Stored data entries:

#####

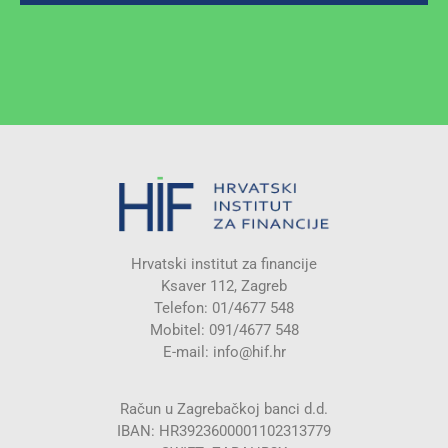
Hrvatski institut za financije
Ksaver 112, Zagreb
Telefon: 01/4677 548
Mobitel: 091/4677 548
E-mail:
info@hif.hr
Račun u Zagrebačkoj banci d.d.
IBAN: HR3923600001102313779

#####

■ **Directions for this task**
Word for word, repeat all the data, but not its images.

■ **Task answer**
Hrvatski institut za financije
Ksaver 112, Zagreb
Telefon: 01/4677 548
Mobitel: 091/4677 548
E-mail:
info@hif.hr
Račun u Zagrebačkoj banci d.d.
IBAN: HR3923600001102313779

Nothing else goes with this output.